WHEN COMPETITORS SAY THAT THEY WISH MORE PEOPLE DROVE LIKE MARK MARTIN, HOW MUCH DOES THAT MEAN TO YOU? "Honestly, respect is the greatest compliment that you could ever give anyone, so that kind of respect means everything to me. I learned a lot of my racing etiquette from Dick Trickle and the guys that raced in Wisconsin in the 70s and early 80s. That stuck with me ever since. They didn't tear up very much stuff up there, and they raced five nights a week. The races didn't pay very much, and we couldn't afford to be tearing your stuff up all the time. And, they race hard. They could still do that and not tear the heck out of everything. When I came in up there, they wanted to get that straight right away that I was going to mess it up for them if I was running over them all the time. I have to give them the credit for my driving style, what we learned in order to survive in the environment that we were in at the time."
WHY DO SOME OF THE YOUNGER RACERS STRUGGLE WITH THAT TODAY? "Because they haven't fixed their own race cars. It would probably take months to fix one wreck without any help. You wouldn't fix it but once, and you wouldn't tear it up anymore."
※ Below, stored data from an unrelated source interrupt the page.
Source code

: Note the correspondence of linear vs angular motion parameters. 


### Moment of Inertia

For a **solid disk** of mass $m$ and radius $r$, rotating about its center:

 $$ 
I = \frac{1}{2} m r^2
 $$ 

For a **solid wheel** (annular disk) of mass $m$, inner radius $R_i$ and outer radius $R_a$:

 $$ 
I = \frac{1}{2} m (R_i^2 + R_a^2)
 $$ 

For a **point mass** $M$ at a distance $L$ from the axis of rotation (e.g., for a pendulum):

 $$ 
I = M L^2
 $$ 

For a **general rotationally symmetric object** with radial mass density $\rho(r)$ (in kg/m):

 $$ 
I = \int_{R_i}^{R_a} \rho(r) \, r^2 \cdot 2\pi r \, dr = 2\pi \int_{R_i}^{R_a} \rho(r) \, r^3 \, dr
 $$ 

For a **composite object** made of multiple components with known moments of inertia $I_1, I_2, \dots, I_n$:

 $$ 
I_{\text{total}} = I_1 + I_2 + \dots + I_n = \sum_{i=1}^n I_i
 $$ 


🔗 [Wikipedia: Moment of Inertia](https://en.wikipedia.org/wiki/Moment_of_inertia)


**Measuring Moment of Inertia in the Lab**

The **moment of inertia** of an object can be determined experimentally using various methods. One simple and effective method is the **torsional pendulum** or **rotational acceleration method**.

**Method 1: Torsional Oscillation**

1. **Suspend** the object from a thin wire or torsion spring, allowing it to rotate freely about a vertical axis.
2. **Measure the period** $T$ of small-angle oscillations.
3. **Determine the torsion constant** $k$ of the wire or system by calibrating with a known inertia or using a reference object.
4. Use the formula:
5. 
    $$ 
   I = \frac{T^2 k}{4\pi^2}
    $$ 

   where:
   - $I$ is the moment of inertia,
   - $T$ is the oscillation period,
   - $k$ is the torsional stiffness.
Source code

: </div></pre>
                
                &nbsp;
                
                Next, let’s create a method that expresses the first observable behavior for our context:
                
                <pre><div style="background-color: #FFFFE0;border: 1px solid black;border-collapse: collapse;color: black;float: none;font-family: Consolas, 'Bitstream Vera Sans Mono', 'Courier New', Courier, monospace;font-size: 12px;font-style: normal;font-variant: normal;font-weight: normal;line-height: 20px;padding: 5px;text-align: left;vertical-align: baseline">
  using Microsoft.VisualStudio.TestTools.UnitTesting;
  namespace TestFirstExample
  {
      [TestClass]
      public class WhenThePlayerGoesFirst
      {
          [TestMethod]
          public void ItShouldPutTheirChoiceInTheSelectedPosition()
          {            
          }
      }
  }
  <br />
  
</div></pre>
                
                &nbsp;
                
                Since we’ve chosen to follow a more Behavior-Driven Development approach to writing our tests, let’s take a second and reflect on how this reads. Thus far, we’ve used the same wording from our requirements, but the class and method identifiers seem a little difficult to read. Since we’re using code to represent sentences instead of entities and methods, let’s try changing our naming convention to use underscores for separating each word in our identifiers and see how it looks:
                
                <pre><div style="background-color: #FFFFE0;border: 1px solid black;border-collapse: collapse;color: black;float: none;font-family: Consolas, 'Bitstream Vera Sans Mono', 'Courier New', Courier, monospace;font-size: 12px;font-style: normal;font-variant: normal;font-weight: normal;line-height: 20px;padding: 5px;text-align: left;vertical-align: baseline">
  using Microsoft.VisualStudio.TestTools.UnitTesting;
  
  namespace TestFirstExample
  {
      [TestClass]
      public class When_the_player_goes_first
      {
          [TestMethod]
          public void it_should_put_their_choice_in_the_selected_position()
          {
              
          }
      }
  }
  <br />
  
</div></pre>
WHAT ARE YOUR THOUGHTS ON DALE JR.? "Dale Sr. was tough on Junior. Junior just didn't get a lot of things handed to him. He got the name handed to him, but the rest of it he had to earn, and it shows. Dale Jr. is a fine young man who had to show that he wanted it really bad, and he worked for the opportunity to be a NASCAR driver. He had to work for it, and look how that turned out. He's a fierce, aggressive competitor that doesn't cause hardly any trouble on the race track. That's what you want. The fans really want to see fierce competition, but they know you can have that and not have a wreck-fest. That's what they really want to see is drivers who race hard and competitive and race close, and a little rubbing is OK, but nobody wants to go see a demolition derby."
IS THERE A WAY TO BRING YOUNG DRIVERS IN TO THE SPORT AND NOT HAVE THEM DEFECT LATER IN THEIR YOUNG CAREERS? "That's a complex question that's way over my head. I think we're learning because it's changing so much because you're talking about getting 14-year-olds, maybe younger. Some of them, when they're shining and bright as Joey Logano, he needed to be signed at 14 years old, and you can't really sign a 14-year-old to anything law-wise that will really hold up. There's a lot of things yet to be learned by everyone in business about how to manage to nurture and bring some of these guys in. And then other ones, maybe nothing happens. Once in a while you've got somebody as bright and shiny as Joey, and you've got figure out how you can bring him in and bring him along."
DO YOU HAVE ANY CONCERNS WITH THE NEW TRACK SURFACE? "No, I'm not concerned with the track at all. Obviously, history says that there should be concerns about tires being able to be durable enough to hold up. Even though they held up in the test, will they hold up once the rubber starts laying down? No knock against Goodyear, we're just talking about 200 mph speeds at a downforce race track. It's just an incredible challenge that I think we're going to have to wait and see. I don't think that we could expect anything worse than what we had last year, but hopefully tire durability won't be an issue. If it's not, then it's all good and every time we race at this race track it will get more racy."
WILL THE SMALLER FUEL CELL HELP THE RACING? "I think it's too early to tell. It's going to change the complexion of the race. If there are durability issues, then a smaller fuel cell will be a good thing. If there's not durability issues with the tires, then the smaller fuel cell is going to create more cautions, more accidents and a more difficult race to strategize. To plan and to pit will be a tremendous challenge from that aspect. I wish that we were in a situation that we knew we had confidence that we're not going to have tire durability issues, and then you have the big fuel cells and it would be a little bit more like old school racing."